Why this matters for marketing professionals

The broader context for marketing professionals who follow ad tech and marketing technology is that the music industry is undergoing a shift similar to the one digital advertising has been navigating for several years. The value of reaching audiences through first-party relationships - rather than through intermediaries or third-party data - is becoming central to music marketing strategy, just as it has become central to brand advertising strategy.

Pre-save campaigns are one of the clearest examples of first-party data collection in the music context. When a fan completes a pre-save, they authorize an application to interact with their streaming account and, typically, consent to receive future communications from the artist. That creates a direct relationship between artist and fan that does not depend on an algorithm's willingness to surface content or a social platform's reach dynamics. The Trade Desk's Galileo platform, which focused on first-party data matching for advertisers, addressed exactly this shift in 2023 - and the music industry is now building parallel infrastructure.

The challenge for most independent distributors has been that building or maintaining fan data infrastructure is technically demanding and costly. By embedding Feature.fm's tools directly into SonoSuite's platform, the partnership offers a path for smaller and mid-sized distributors to access fan CRM capabilities they could not realistically have built on their own.

There is also a competitive dynamic worth noting. Distribution platforms that can offer marketing infrastructure alongside core distribution services create stickier relationships with their clients. A label or artist that is generating fan data through a distributor's integrated tools, and accessing that data through the distributor's workspace, has a stronger reason to remain with that distributor than one using only the basic upload-and-distribute service. The integration can therefore function as a retention mechanism as much as a value-added feature.
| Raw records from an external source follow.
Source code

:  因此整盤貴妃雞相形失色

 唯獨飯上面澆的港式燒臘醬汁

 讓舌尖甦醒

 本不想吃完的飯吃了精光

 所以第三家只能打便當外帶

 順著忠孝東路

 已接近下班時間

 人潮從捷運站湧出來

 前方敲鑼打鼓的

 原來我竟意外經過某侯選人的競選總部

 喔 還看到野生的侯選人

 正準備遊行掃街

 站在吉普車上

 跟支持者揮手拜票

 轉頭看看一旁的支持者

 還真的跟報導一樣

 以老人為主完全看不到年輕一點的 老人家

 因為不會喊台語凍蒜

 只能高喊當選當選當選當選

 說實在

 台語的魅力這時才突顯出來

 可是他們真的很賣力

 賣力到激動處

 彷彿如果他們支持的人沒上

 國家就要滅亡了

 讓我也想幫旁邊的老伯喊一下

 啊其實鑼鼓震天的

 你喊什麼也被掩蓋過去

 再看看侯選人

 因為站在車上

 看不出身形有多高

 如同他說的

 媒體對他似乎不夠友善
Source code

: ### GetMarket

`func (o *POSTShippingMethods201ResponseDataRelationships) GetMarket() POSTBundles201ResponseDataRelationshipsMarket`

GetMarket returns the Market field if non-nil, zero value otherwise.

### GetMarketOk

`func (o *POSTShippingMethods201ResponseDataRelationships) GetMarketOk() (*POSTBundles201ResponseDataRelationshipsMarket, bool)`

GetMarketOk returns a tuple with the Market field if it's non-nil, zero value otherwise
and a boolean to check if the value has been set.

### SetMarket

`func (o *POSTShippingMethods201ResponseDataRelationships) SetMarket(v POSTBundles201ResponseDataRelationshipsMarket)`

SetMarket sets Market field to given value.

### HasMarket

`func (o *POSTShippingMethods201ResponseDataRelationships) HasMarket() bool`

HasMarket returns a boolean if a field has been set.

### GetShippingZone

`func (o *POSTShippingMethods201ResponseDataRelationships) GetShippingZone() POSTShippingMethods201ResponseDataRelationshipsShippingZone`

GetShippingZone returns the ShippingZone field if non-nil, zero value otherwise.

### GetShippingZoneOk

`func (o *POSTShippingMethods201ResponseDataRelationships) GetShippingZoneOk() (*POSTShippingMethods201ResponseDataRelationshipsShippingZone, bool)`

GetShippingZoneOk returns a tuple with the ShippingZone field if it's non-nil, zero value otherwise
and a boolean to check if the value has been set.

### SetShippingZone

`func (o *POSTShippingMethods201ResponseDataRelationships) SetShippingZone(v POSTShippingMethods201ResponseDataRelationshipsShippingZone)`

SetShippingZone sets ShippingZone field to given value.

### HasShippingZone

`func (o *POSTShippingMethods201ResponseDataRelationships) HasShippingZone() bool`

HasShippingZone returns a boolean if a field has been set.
At the same time, the announcement reflects a pattern that has been visible across B2B marketing technology more broadly - the tendency toward consolidation of workflows into fewer platforms. Bombora's curated ecosystem audiences launch with partner data providers in late 2025 illustrated how B2B platforms are increasingly bundling data and activation capabilities that were once separate. The Feature.fm and SonoSuite deal reflects a similar impulse in the music industry's distribution stack.

Timeline

Summary

Who: Feature.fm, a New York-based music marketing and fan data platform, and SonoSuite, a Barcelona-based B2B SaaS company providing white-label infrastructure for music distribution businesses globally.

What: A strategic partnership that embeds Feature.fm's marketing automation technology - including Pre-Save campaigns, Smart Links, fan data capture, and self-serve workspace environments - directly inside SonoSuite's white-label distribution platform. The integration supports both platform-level and client-level deployments, with configurable permissions for distributors to control what marketing access their label and artist clients receive.

When: Announced on June 8, 2026.

Where: The partnership spans New York (Feature.fm headquarters) and Barcelona, Spain (SonoSuite headquarters), with the integration delivered inside SonoSuite-powered distribution platforms operating globally. A client example cited in the announcement is Paralogy, operating in Brazil.

Why: Independent distributors are under increasing pressure to offer services beyond basic music delivery to streaming platforms. The integration allows SonoSuite-powered distributors to add marketing infrastructure to their platforms without building those tools themselves, while Feature.fm gains a structural distribution channel into a network of independent distributors and the labels and artists they serve. The partnership also reflects the growing priority of first-party fan data in the music industry, as direct artist-to-fan relationships increasingly carry commercial value.